Может, как раз они-то и правы.
XXI
Я возвращаюсь к первому дню. Точнее, к первому вечеру. Вечеру прибытия Андерера в нашу деревню. Я уже рассказал о его встрече со старшим сынишкой Дёрферов, но еще не рассказал, как он через несколько мгновений после этого явился в трактир. Я трижды выслушал рассказ об этом от трех разных свидетелей: самого Шлосса, Менига Вирфрау, булочника, заглянувшего в трактир выпить стаканчик вина, и Дорис Кляттермайер, насквозь розовую девицу с бледными, как сено, волосами, которая в тот момент проходила по улице. Были и другие свидетели, как в трактире, так и за его пределами, но эти трое, расспрошенные мной, изложили факты совершенно одинаково, вплоть до мелочей, так что я решил не искать других.
Поговорив с сынишкой Дёрферов, Андерер слез со своей лошади и пошел по улицам, держа ее под уздцы, а ослик следовал за ними в нескольких шагах. Дойдя до трактира, он привязал поводья к кольцу, а потом вместо того, чтобы сделать как все, то есть толкнуть дверь, трижды постучал в нее и стал ждать. Такая практика оказалась настолько непривычной, что ждать ему пришлось долго.
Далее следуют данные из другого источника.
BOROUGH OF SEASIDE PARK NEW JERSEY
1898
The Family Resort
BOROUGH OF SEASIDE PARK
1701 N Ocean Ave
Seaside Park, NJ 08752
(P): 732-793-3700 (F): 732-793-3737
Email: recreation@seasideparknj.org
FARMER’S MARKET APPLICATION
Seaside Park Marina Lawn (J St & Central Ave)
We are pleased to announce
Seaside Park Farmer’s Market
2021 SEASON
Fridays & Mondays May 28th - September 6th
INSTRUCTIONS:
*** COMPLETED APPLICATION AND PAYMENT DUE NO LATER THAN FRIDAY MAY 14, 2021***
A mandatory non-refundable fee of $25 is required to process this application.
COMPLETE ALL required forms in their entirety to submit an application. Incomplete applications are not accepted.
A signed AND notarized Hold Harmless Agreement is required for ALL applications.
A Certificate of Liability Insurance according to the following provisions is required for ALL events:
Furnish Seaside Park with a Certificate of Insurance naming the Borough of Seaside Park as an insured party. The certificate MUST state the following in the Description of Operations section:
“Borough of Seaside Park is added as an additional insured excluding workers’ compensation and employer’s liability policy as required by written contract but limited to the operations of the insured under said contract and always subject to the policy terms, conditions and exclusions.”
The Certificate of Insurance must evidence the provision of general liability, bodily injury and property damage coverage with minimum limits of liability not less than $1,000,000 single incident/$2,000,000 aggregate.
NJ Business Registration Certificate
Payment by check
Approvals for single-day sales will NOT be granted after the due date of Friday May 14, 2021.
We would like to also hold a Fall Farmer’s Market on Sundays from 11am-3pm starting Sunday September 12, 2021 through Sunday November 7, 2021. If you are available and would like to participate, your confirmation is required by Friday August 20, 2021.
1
– Я подумал, что это какой-то шутник забавляется, – сказал мне Шлосс, – или мальчишка!
Короче, ничего не происходит. Никто ему не открывает, и сам он тоже не открывает. Кое-кто уже остановился (среди них малышка Дорис), чтобы поглазеть на это необычное явление: на лошадь, на осла с поклажей и на чудака в странном наряде, стоящего перед дверью с улыбкой на круглом напудренном лице. Через несколько минут он снова трижды стукнул в дверь, но на сей раз громче и отрывистей.
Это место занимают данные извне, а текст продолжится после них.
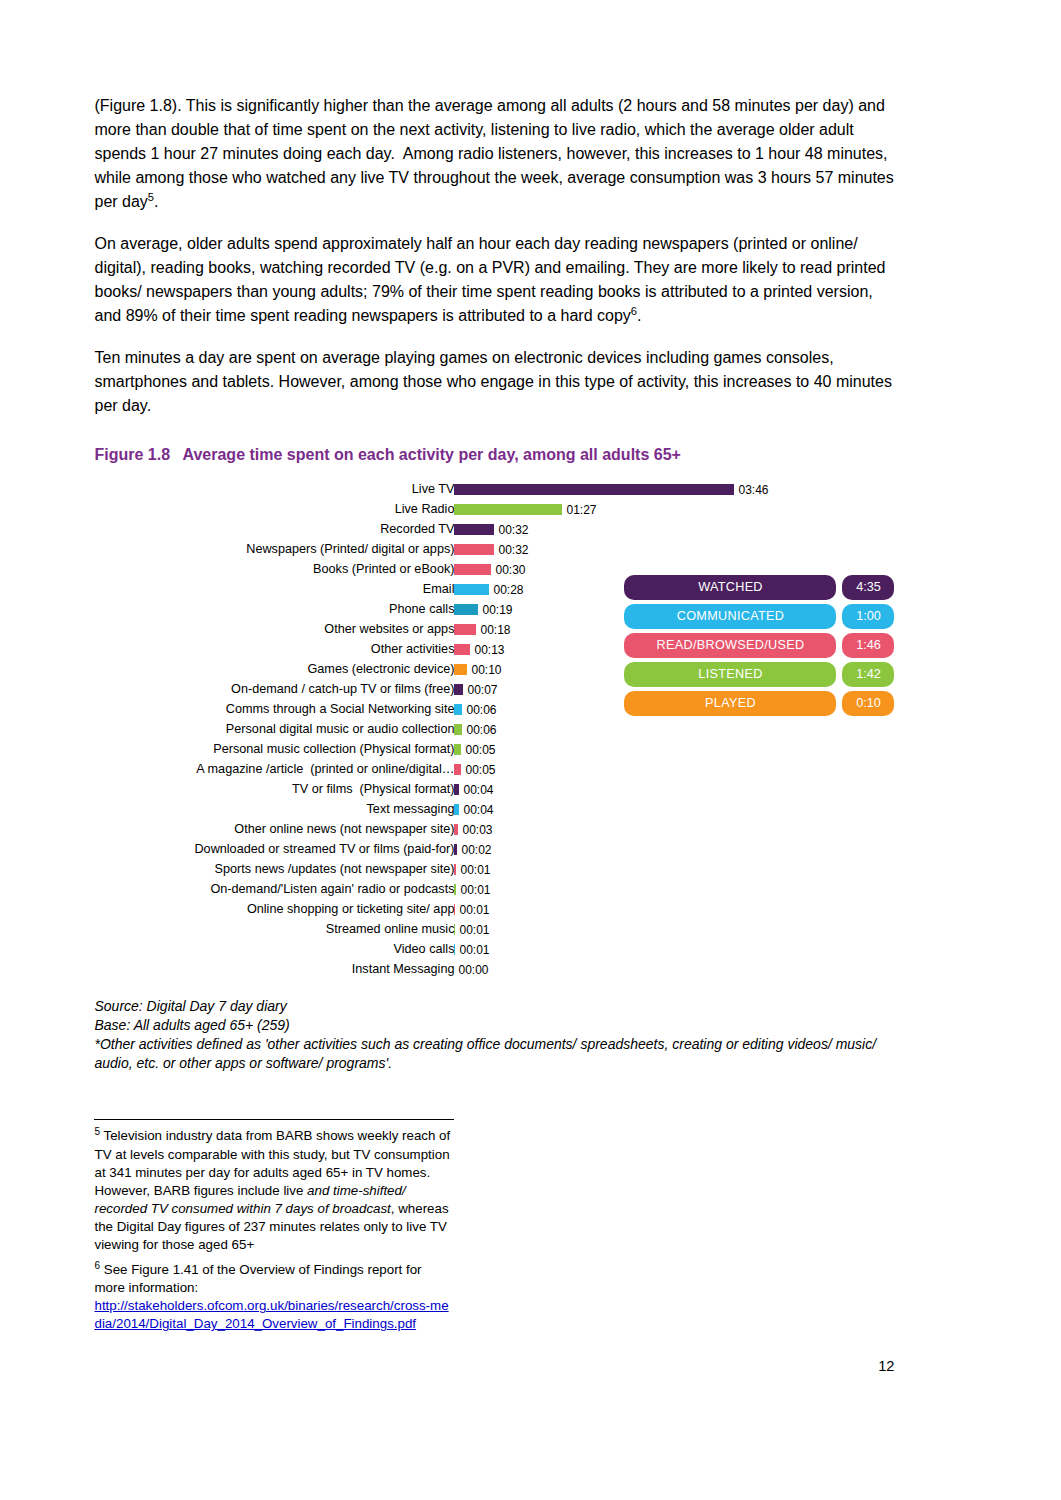(Figure 1.8). This is significantly higher than the average among all adults (2 hours and 58 minutes per day) and more than double that of time spent on the next activity, listening to live radio, which the average older adult spends 1 hour 27 minutes doing each day. Among radio listeners, however, this increases to 1 hour 48 minutes, while among those who watched any live TV throughout the week, average consumption was 3 hours 57 minutes per day5.
On average, older adults spend approximately half an hour each day reading newspapers (printed or online/ digital), reading books, watching recorded TV (e.g. on a PVR) and emailing. They are more likely to read printed books/ newspapers than young adults; 79% of their time spent reading books is attributed to a printed version, and 89% of their time spent reading newspapers is attributed to a hard copy6.
Ten minutes a day are spent on average playing games on electronic devices including games consoles, smartphones and tablets. However, among those who engage in this type of activity, this increases to 40 minutes per day.
Figure 1.8 Average time spent on each activity per day, among all adults 65+
| Live TV | 03:46 |
| Live Radio | 01:27 |
| Recorded TV | 00:32 |
| Newspapers (Printed/ digital or apps) | 00:32 |
| Books (Printed or eBook) | 00:30 |
| Email | 00:28 |
| Phone calls | 00:19 |
| Other websites or apps | 00:18 |
| Other activities | 00:13 |
| Games (electronic device) | 00:10 |
| On-demand / catch-up TV or films (free) | 00:07 |
| Comms through a Social Networking site | 00:06 |
| Personal digital music or audio collection | 00:06 |
| Personal music collection (Physical format) | 00:05 |
| A magazine /article (printed or online/digital… | 00:05 |
| TV or films (Physical format) | 00:04 |
| Text messaging | 00:04 |
| Other online news (not newspaper site) | 00:03 |
| Downloaded or streamed TV or films (paid-for) | 00:02 |
| Sports news /updates (not newspaper site) | 00:01 |
| On-demand/'Listen again' radio or podcasts | 00:01 |
| Online shopping or ticketing site/ app | 00:01 |
| Streamed online music | 00:01 |
| Video calls | 00:01 |
| Instant Messaging | 00:00 |
WATCHED
4:35
COMMUNICATED
1:00
READ/BROWSED/USED
1:46
LISTENED
1:42
PLAYED
0:10
Source: Digital Day 7 day diary
Base: All adults aged 65+ (259)
*Other activities defined as 'other activities such as creating office documents/ spreadsheets, creating or editing videos/ music/ audio, etc. or other apps or software/ programs'.
5 Television industry data from BARB shows weekly reach of TV at levels comparable with this study, but TV consumption at 341 minutes per day for adults aged 65+ in TV homes. However, BARB figures include live and time-shifted/ recorded TV consumed within 7 days of broadcast, whereas the Digital Day figures of 237 minutes relates only to live TV viewing for those aged 65+
6 See Figure 1.41 of the Overview of Findings report for more information:
http://stakeholders.ofcom.org.uk/binaries/research/cross-media/2014/Digital_Day_2014_Overview_of_Findings.pdf
12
– Тут я решил, что что-то неладное творится, и пошел взглянуть.
Итак, Шлосс открывает дверь и сталкивается нос к носу с Андерером.
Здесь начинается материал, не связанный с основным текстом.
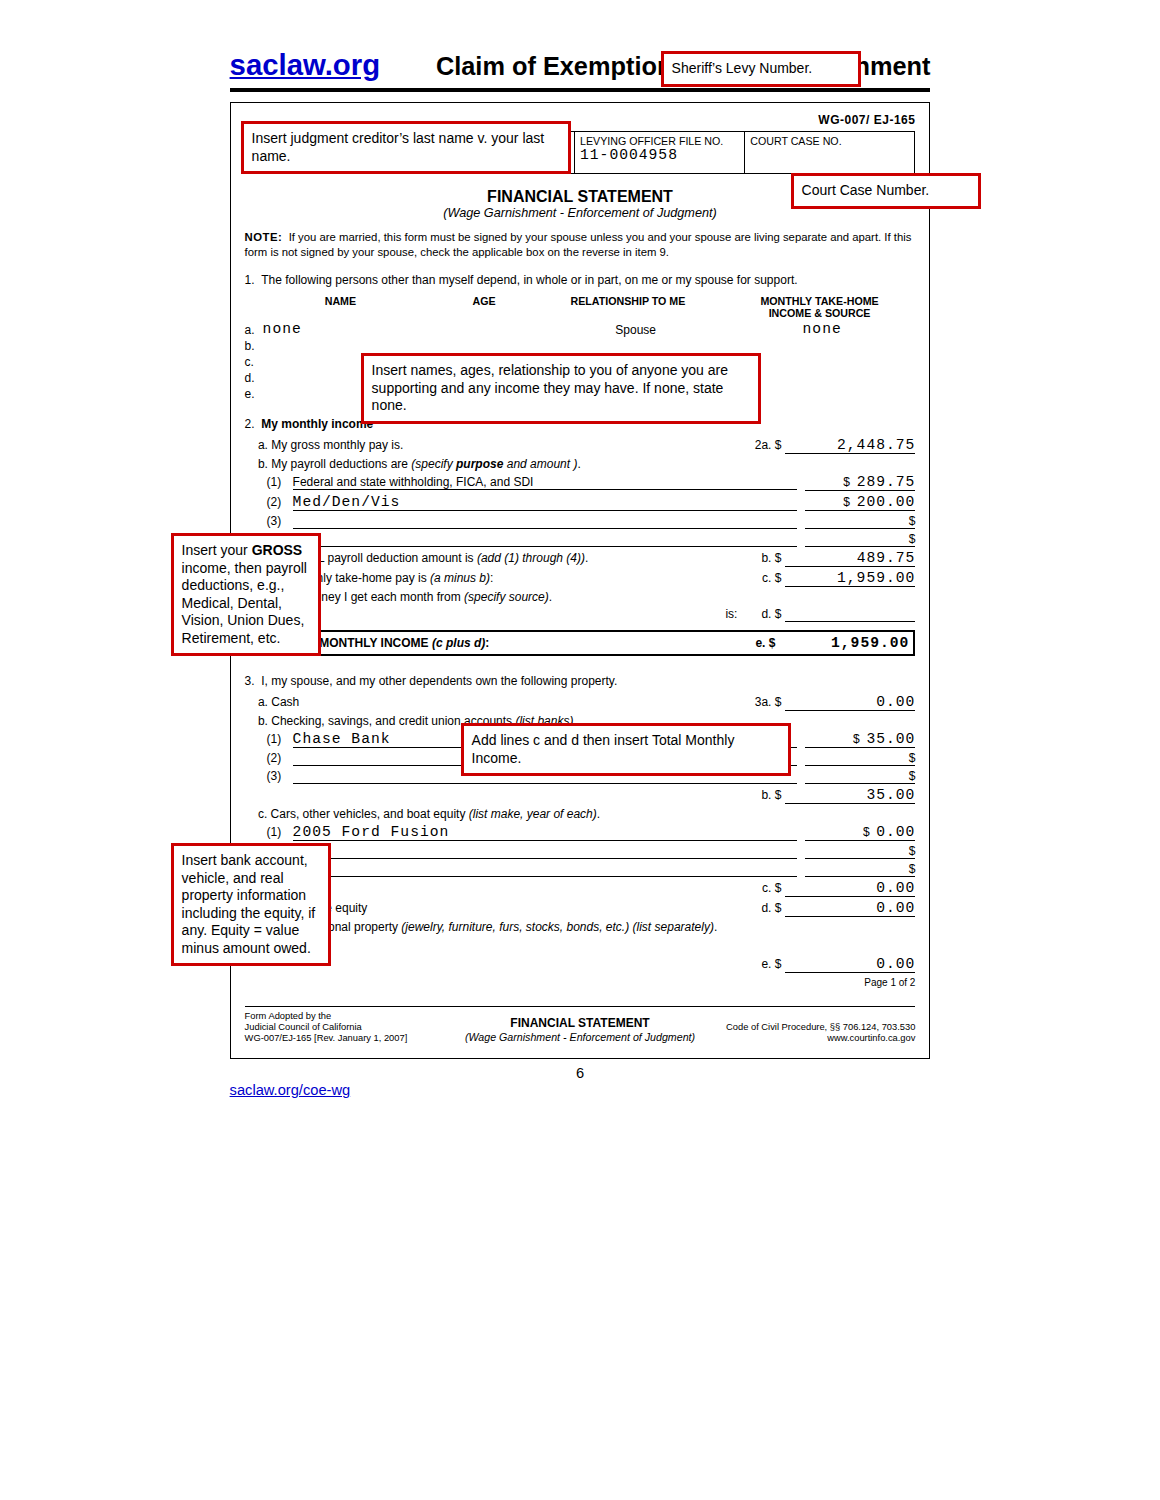saclaw.org
Claim of Exemption – Wage Garnishment
Insert judgment creditor’s last name v. your last name.
Sheriff’s Levy Number.
Court Case Number.
Insert names, ages, relationship to you of anyone you are supporting and any income they may have. If none, state none.
Insert your GROSS income, then payroll deductions, e.g., Medical, Dental, Vision, Union Dues, Retirement, etc.
Add lines c and d then insert Total Monthly Income.
Insert bank account, vehicle, and real property information including the equity, if any. Equity = value minus amount owed.
WG-007/ EJ-165
SHORT TITLE:
SAMPLE v PERPETRATOR
LEVYING OFFICER FILE NO.
11-0004958
COURT CASE NO.
FINANCIAL STATEMENT
(Wage Garnishment - Enforcement of Judgment)
NOTE: If you are married, this form must be signed by your spouse unless you and your spouse are living separate and apart. If this form is not signed by your spouse, check the applicable box on the reverse in item 9.
1. The following persons other than myself depend, in whole or in part, on me or my spouse for support.
NAME
AGE
RELATIONSHIP TO ME
MONTHLY TAKE-HOME
INCOME & SOURCE
a.
none
Spouse
none
b.
c.
d.
e.
2. My monthly income
a. My gross monthly pay is.
2a. $
2,448.75
b. My payroll deductions are (specify purpose and amount ).
(1)
Federal and state withholding, FICA, and SDI
$ 289.75
(2)
Med/Den/Vis
$ 200.00
(3)
$
(4)
$
My TOTAL payroll deduction amount is (add (1) through (4)).
b. $
489.75
c. My monthly take-home pay is (a minus b):
c. $
1,959.00
d. Other money I get each month from (specify source).
is:
d. $
e. TOTAL MONTHLY INCOME (c plus d):
e. $
1,959.00
3. I, my spouse, and my other dependents own the following property.
a. Cash
3a. $
0.00
b. Checking, savings, and credit union accounts (list banks).
(1)
Chase Bank
$ 35.00
(2)
$
(3)
$
b. $
35.00
c. Cars, other vehicles, and boat equity (list make, year of each).
(1)
2005 Ford Fusion
$ 0.00
(2)
$
(3)
$
c. $
0.00
d. Real estate equity
d. $
0.00
e. Other personal property (jewelry, furniture, furs, stocks, bonds, etc.) (list separately).
none
e. $
0.00
Page 1 of 2
Form Adopted by the
Judicial Council of California
WG-007/EJ-165 [Rev. January 1, 2007]
FINANCIAL STATEMENT
(Wage Garnishment - Enforcement of Judgment)
Code of Civil Procedure, §§ 706.124, 703.530
www.courtinfo.ca.gov
6
saclaw.org/coe-wg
– Я чуть язык не проглотил! Откуда его такого выкопали? Из цирка или из сказки?
Но Андерер не дает ему времени опомниться. Снимает шляпу, обнажив совершенно круглую лысую голову, отвешивает гибко и элегантно легкий поклон, держа в руке свою забавную шляпу, и говорит:
– Приветствую вас, сударь. Мои друзья, – тут он указал жестом на осла и лошадь, – и я сам проделали долгий путь и весьма устали. Не будете ли вы настолько любезны, чтобы оказать нам гостеприимство? Разумеется, у нас есть чем заплатить.